Continue the forum thread about running AI assistants offline on consumer hardware, starting after its last reply.

→ **PASSAGE FOR REVIEW**:
----

The Apple M5 Pro chip is rumored to be announced later this week with improved GPU cores and faster inference. With consumer hardware getting better and better and AI labs squishing down models to fit in tiny amounts of vRAM, it’s becoming increasingly more feasible to have an assistant which has absorbed the entirety of the internet’s knowledge built right into your PC or laptop, all running privately and securely offline. The future is exciting everyone, we are closing the gap
Yeah, that’s never going to happen, I’m afraid. The models do get denser and better at transformative tasks, but you will simply never be able to ask that 22B 4-quant for the birthdates of obscure but historically important Bolivian politicians. That’s simply about information density and that’s not a useful application for models.

----

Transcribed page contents
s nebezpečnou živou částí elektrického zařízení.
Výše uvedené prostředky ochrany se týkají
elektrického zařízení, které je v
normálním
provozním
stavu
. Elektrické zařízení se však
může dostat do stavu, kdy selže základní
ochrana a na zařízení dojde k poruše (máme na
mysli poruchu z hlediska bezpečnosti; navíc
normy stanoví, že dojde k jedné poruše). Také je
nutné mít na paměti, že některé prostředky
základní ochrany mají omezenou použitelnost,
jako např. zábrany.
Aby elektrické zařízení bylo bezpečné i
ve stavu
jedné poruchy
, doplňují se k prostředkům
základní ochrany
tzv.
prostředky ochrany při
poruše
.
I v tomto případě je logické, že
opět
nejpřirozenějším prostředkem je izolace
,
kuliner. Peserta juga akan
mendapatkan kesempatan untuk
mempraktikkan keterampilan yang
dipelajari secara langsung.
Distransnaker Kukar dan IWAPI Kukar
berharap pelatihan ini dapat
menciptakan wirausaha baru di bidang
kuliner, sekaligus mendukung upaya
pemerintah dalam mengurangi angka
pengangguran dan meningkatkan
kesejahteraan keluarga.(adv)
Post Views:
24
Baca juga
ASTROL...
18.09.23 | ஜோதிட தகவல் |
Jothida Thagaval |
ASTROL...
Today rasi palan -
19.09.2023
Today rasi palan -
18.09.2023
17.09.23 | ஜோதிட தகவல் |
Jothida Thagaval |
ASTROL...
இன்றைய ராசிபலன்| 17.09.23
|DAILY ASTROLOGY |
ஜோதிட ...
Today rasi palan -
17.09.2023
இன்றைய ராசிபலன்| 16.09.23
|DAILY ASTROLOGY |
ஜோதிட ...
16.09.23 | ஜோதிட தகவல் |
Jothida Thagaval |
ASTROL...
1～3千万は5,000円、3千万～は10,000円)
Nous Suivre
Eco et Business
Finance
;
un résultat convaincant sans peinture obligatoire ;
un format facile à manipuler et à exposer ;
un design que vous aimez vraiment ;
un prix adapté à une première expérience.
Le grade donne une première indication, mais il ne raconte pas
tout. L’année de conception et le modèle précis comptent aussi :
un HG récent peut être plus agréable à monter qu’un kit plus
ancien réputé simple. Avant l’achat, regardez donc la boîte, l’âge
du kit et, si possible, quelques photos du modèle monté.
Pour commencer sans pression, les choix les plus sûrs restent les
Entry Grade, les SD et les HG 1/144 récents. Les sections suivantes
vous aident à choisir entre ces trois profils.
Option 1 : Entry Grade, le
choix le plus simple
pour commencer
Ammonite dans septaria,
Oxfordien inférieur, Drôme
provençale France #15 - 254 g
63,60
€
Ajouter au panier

----

→ **RESPONSE FOR THIS EXERCISE**:
It’s going to be irrelevant, of course, once there’s a convenient 1-click way to integrate your local Kiwix-server into your model’s Open-WebUI’s knowledge base. There’s no need to waste VRAM on Wikipedia and Stackoverflow knowledge.
Kiwix and privacy-respecting metasearch integration will be useful for this
Page Assist already can let ollama models search the internet with SearXNG. But even though it often finds what I’m asking for, it’s still lacking. It’s just a one-shot search and it wouldn’t try a different search query if it doesn’t return any helpful messages
Totally agreed. LLMs shouldn’t be asked to know things, it’s counterproductive. They should be asked to DO things, and use available tools to do that.